Italy: Clooney pic is ‘Good Luck’ for Italian box office

Territory Reports

B.O. cume (through September): $431 million
Top title: “Madagascar” (UIP, $24.7 million)

“Babel” (RAI Cinema)
“Mary” (Mikado)
“Meg” (Eagle Pictures)
“Sketches of Frank Gehry” (BIM)
“Sorry, Haters” (Nexo)

“The Iron Crown”: English-language remake of Alessandro Blasetti’s classic 1941 sword-and-sandals fantasy is scripted by Gianni Romoli (“Facing Windows”). Epic, with high-profile ambition and an international cast, centers around a crown forged out of a nail from Christ’s cross. In development. (Sales: RAI Cinema)
“Ghost Son”: South-Africa-set, English-language supernatural thriller by Lamberto Bava (“Demons”), son and former a.d. of late horror maestro Mario Bava. Pic stars Laura Harring, John Hannah and Pete Postlethwaite. (Sales: Adriana Chiesa Enterprises)
“Passo a due” (Two-Step): Musical drama about an Albanian dancer trying to break into the Italian TV world. Pic, which is doing fairly well at the local B.O., is helmed by Andrea Barzini, and stars Kleidi Kadiu and Laura Chiatti. (Sales: RAI Trade)

ROME — Italian movie screens have seen a slew of indie pics flop lately, so for local distribs going to AFM, “caution” will be the operative word.

In addition, the general pic climate does not bode well.
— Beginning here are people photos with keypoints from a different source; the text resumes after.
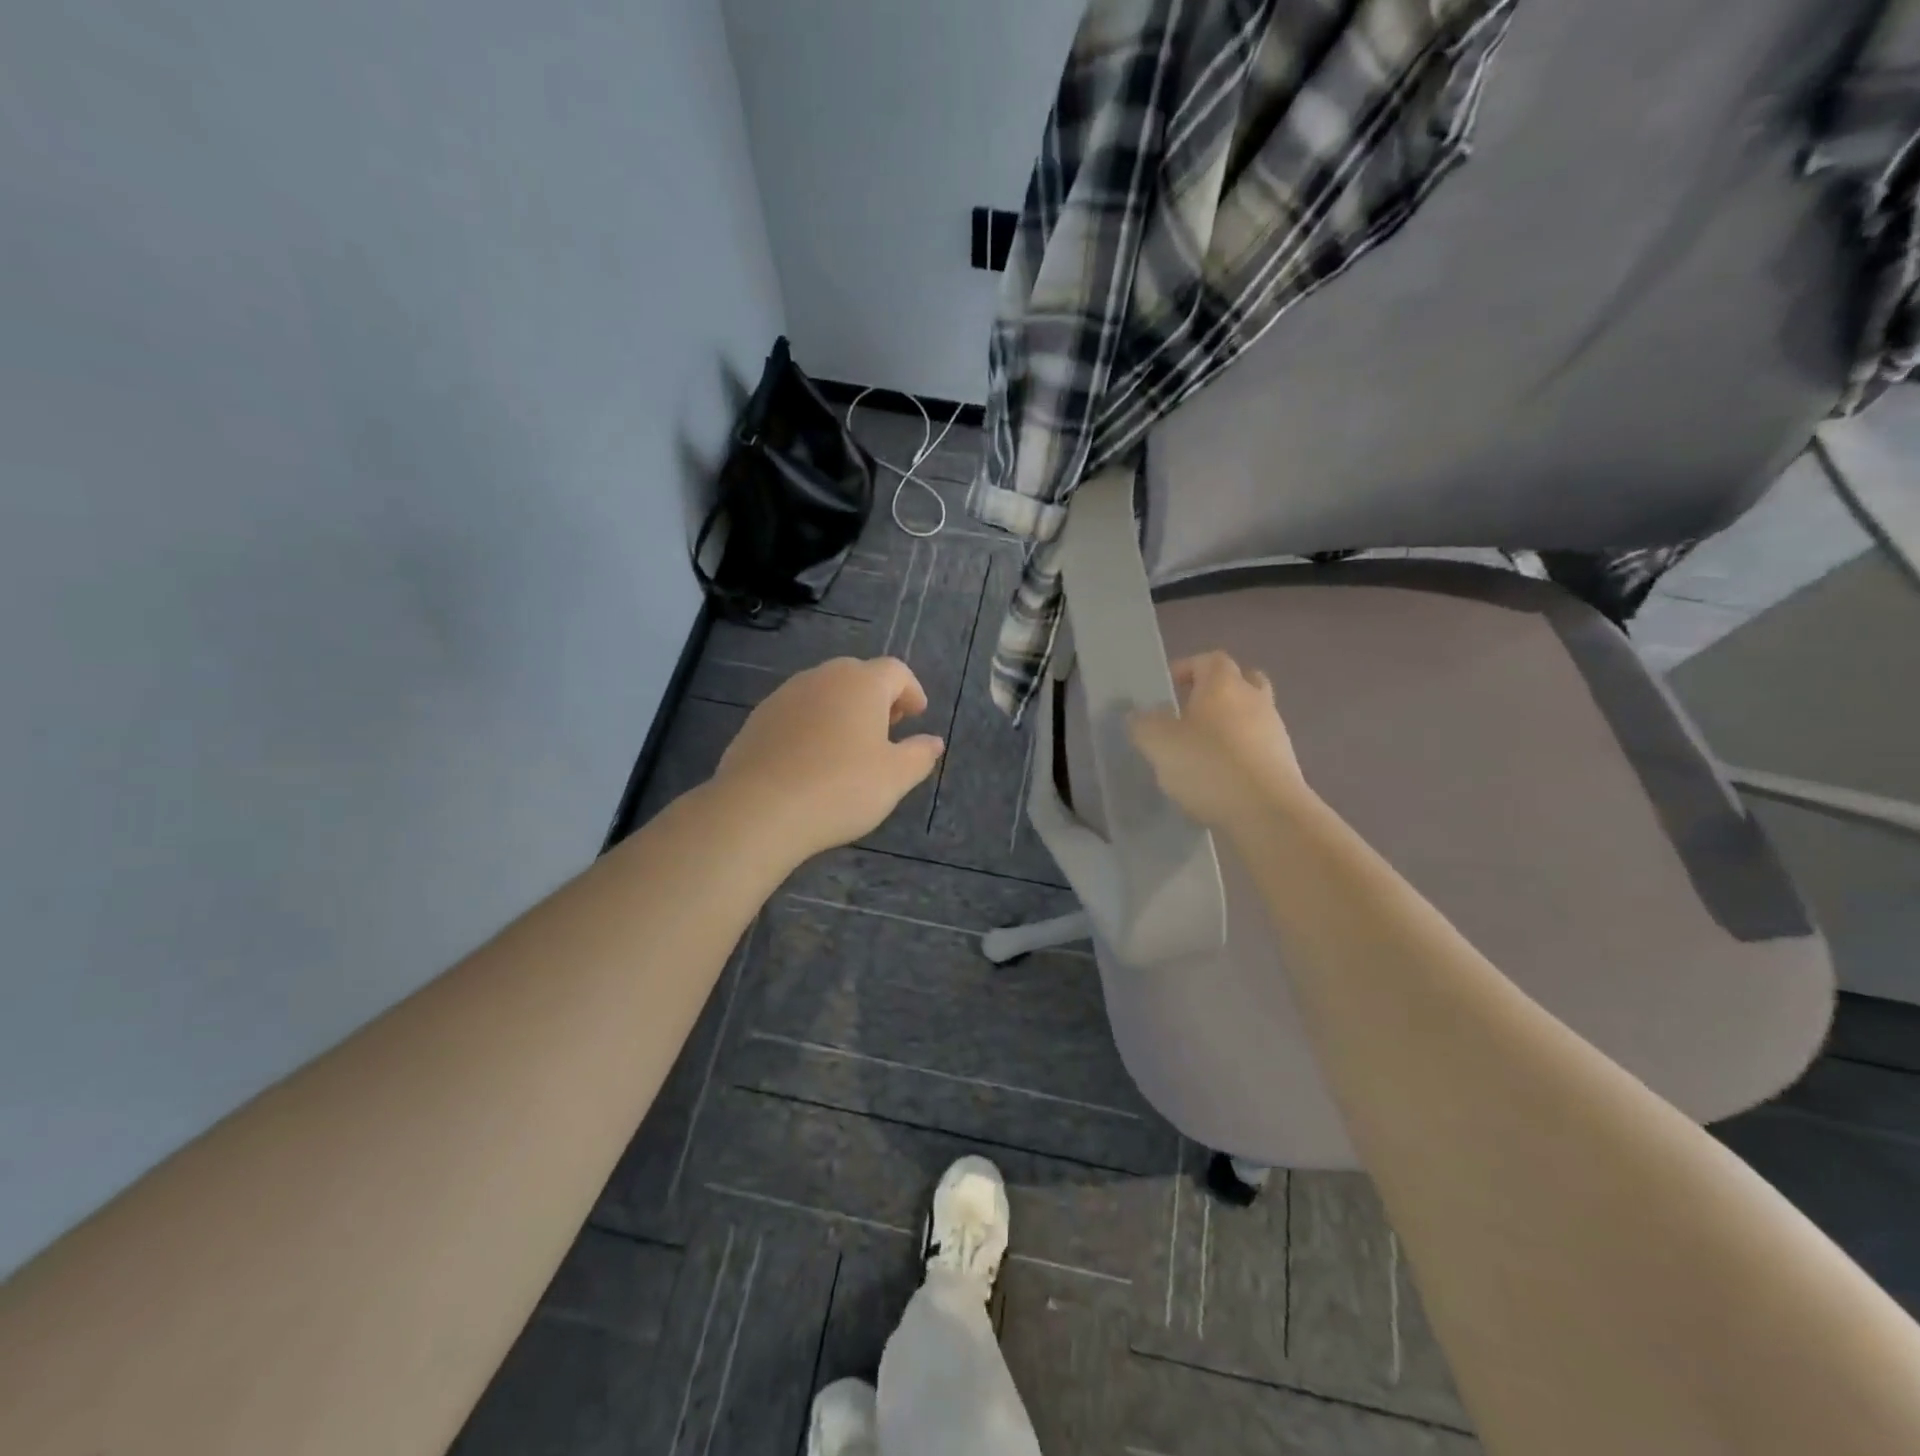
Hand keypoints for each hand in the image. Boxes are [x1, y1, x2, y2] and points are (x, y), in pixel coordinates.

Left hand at [711, 657, 944, 861]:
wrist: (759, 809)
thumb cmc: (840, 788)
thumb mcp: (894, 777)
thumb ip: (920, 755)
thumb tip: (933, 742)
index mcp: (861, 683)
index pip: (896, 671)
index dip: (912, 691)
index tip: (917, 715)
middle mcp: (822, 678)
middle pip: (858, 676)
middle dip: (877, 698)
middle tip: (888, 729)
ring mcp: (785, 695)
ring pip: (824, 692)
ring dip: (843, 710)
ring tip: (850, 746)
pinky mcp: (758, 719)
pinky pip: (797, 713)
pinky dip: (813, 725)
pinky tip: (813, 759)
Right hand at [1128, 651, 1308, 833]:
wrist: (1267, 812)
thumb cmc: (1208, 765)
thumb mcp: (1158, 744)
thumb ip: (1143, 724)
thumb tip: (1140, 715)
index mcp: (1224, 684)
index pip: (1209, 659)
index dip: (1187, 668)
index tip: (1167, 689)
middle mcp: (1255, 699)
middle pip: (1240, 681)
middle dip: (1215, 693)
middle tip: (1190, 713)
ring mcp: (1275, 731)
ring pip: (1251, 715)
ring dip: (1230, 725)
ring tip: (1201, 751)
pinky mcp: (1284, 762)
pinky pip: (1258, 746)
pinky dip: (1240, 753)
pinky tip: (1220, 777)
Box office returns are down some 15% in 2005, and TV sales have become more problematic, making for tough times, especially for the smaller players.

Still, an appetite remains for product with potential — as long as the price is right.

With the exception of “Million Dollar Baby” — which grossed more than $9.6 million via RAI Cinema’s 01 Distribution — English-language independents have failed to deliver. “Millions,” “Hostage,” “The Upside of Anger,” “Vanity Fair” and “Being Julia” are among some of the most prominent misfires. But even more high-profile fare such as “The Aviator” and “Kingdom of Heaven” underperformed.

A rare bright note recently has been George Clooney’s “Good Night, and Good Luck.” Propelled by its Venice fest world preem, black-and-white pic outdid “Wedding Crashers.”

A lack of TV sales continues to dog distribs, mainly due to local drama increasingly ousting movies from primetime slots. Lone paybox Sky Italia has tight purse strings and, being a monopolist, can afford to stay stingy.

“We used to factor in about 50% of our returns from TV sales. Now, we can’t count on any of that anymore,” laments Ernesto Di Sarro, whose distrib Nexo has had “Monster” and “About Schmidt” among its releases.

A 10% rise in total homevid returns for the first half of the year is just not enough to pick up the slack, say execs.

“It’s not that I’m looking for cheap product. I’m looking for the same type of product as before, except I can only afford to pay much, much less for it,” Di Sarro says.